2 Child & Family Research Institute, Vancouver, British Columbia, Canada.
Reprod Sci. 2018 Apr;25(4):540-549. doi: 10.1177/1933719117716778. Epub 2017 Jul 4.
Endometriosis is present in 1 in 10 reproductive-age women, and half experience deep dyspareunia (pelvic pain with sexual intercourse). Our objective was to investigate nerve growth factor (NGF) and its receptors (TrkA/p75NTR) in endometriosis-associated deep dyspareunia. A total of 32 women with endometriosis in the posterior pelvic compartment (cul-de-sac/uterosacrals) were included, either with (n = 17) or without (n = 15) deep dyspareunia symptoms confirmed by endovaginal ultrasound-assisted palpation on examination. Expression of NGF, TrkA, and p75NTR in the surgically excised cul-de-sac/uterosacral endometriosis was examined by immunohistochemistry and Histoscore blinded to pain phenotypes. Additionally, endometriotic stromal cells (ESCs; n = 3) from ectopic endometriosis lesions were cultured and incubated with/without NGF and/or Trk inhibitor K252a, followed by expression analysis of prostaglandin-endoperoxide synthase 2 (PTGS-2)/cyclooxygenase 2 (COX-2; reverse transcription quantitative real-time polymerase chain reaction and Western blot) and prostaglandin E2 (PGE2) secretion (enzyme-linked immunosorbent assay). We found that the immunointensity of NGF and TrkA, but not p75NTR, was significantly elevated in endometriotic stroma and epithelium from women with deep dyspareunia compared to women without deep dyspareunia. Nerve growth factor immunoreactivity in the stroma was also significantly associated with deep dyspareunia intensity and local nerve bundle density.
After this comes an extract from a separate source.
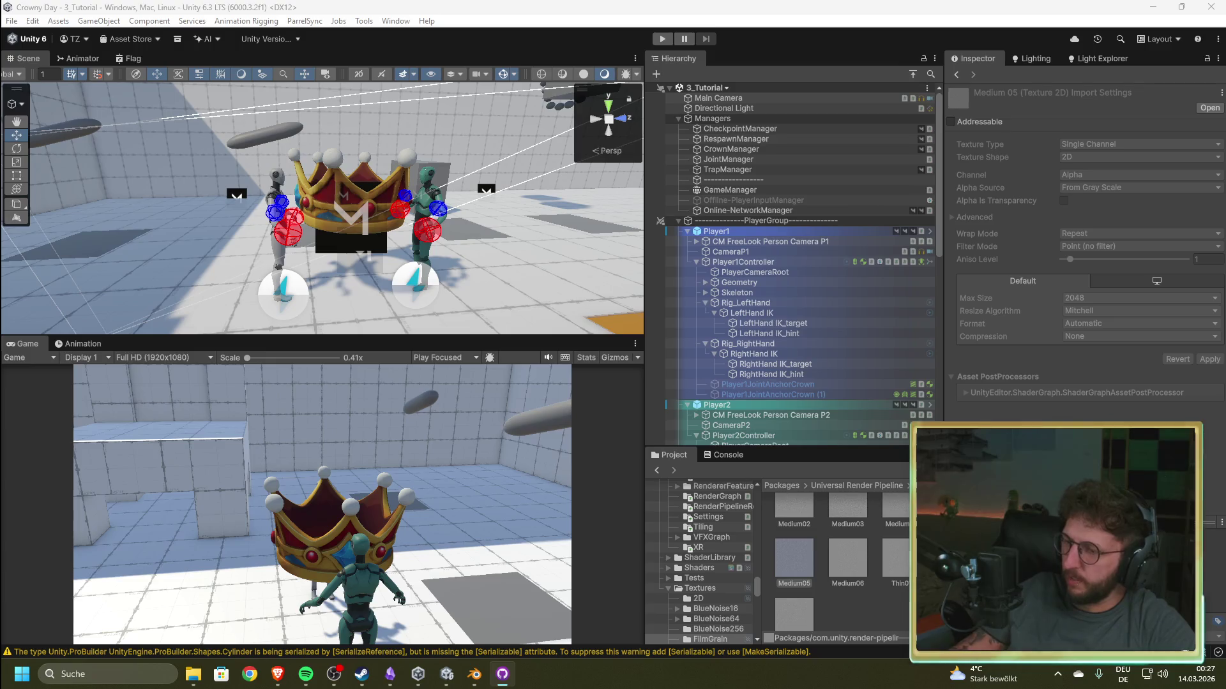
pyautogui.click(1189, 679)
In cultured ESCs, NGF significantly increased PTGS-2/COX-2 mRNA and protein levels as well as PGE2 secretion, and these effects could be abolished by pretreatment of Trk inhibitor K252a. In conclusion, elevated NGF levels were associated with deep dyspareunia in women with cul-de-sac/uterosacral endometriosis. This association may be mediated by increased nerve bundle density and by COX-2/PGE2 stimulation via Trk receptor. Nerve growth factor signaling may play an important role in endometriosis-associated sexual pain.
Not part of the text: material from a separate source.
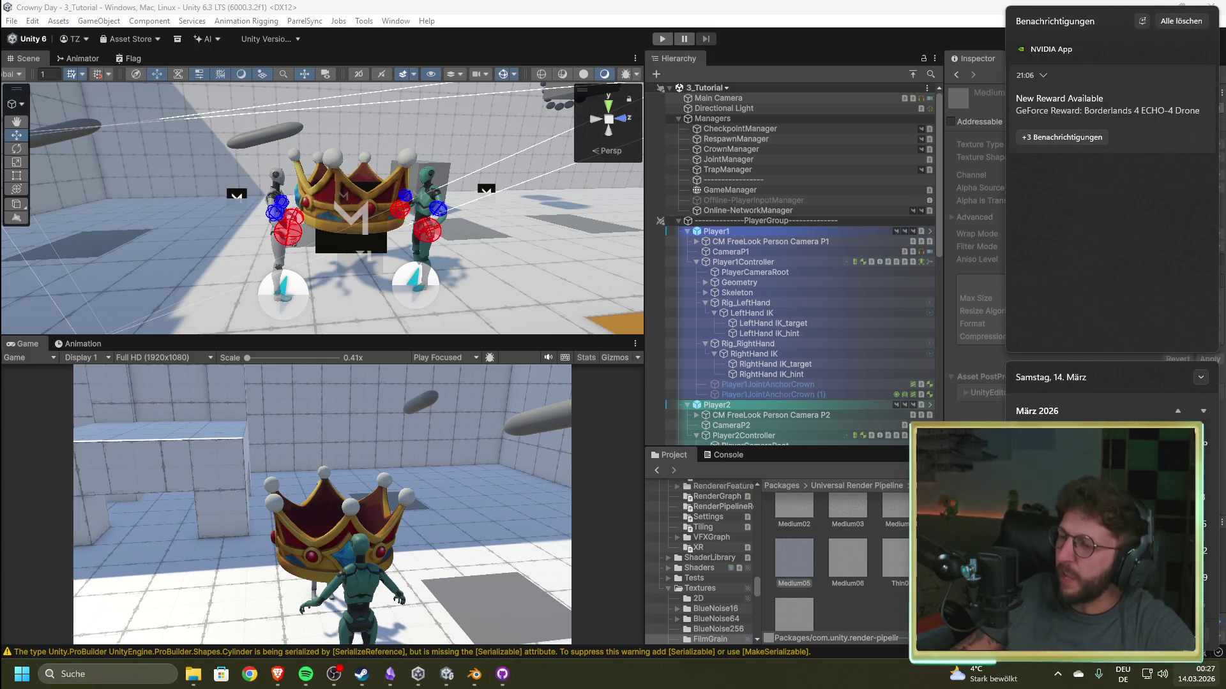
pyautogui.press('Escape')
子宫内膜异位症在每10名育龄女性中就有1例存在,其中半数经历深部性交困难(性交时盆腔疼痛)。我们的目的是研究神经生长因子(NGF)及其受体(TrkA/p75NTR)在子宫内膜异位症相关深部性交困难中的作用。共纳入32例盆腔后间隙(直肠子宫陷凹/子宫骶骨韧带)子宫内膜异位症女性患者,其中有深部性交困难症状(经阴道超声辅助触诊检查确诊,n = 17)和无深部性交困难症状(n = 15)的患者各占一半。通过免疫组织化学和对疼痛表型不知情的组织评分,检测手术切除的直肠子宫陷凹/子宫骶骨韧带子宫内膜异位症组织中NGF、TrkA和p75NTR的表达。此外,培养来自异位子宫内膜异位症病灶的子宫内膜间质细胞(ESC;n = 3),并分别在有或无NGF和/或Trk抑制剂K252a的情况下进行孵育,随后进行前列腺素内过氧化物合酶2(PTGS-2)/环氧化酶2(COX-2;逆转录定量实时聚合酶链反应和蛋白质印迹法)的表达分析以及前列腺素E2(PGE2)分泌(酶联免疫吸附测定)。我们发现,与无深部性交困难的女性相比,有深部性交困难的女性子宫内膜异位症间质和上皮中NGF和TrkA的免疫强度显著升高,但p75NTR没有升高。间质中的神经生长因子免疫反应性也与深部性交困难强度和局部神经束密度显著相关。在培养的ESC中,NGF显著增加PTGS-2/COX-2 mRNA和蛋白质水平以及PGE2分泌,而Trk抑制剂K252a预处理可消除这些作用。总之,NGF水平升高与直肠子宫陷凹/子宫骶骨韧带子宫内膜异位症女性的深部性交困难有关。这种关联可能是由神经束密度增加以及通过Trk受体的COX-2/PGE2刺激介导的。神经生长因子信号传导可能在子宫内膜异位症相关性疼痛中起重要作用。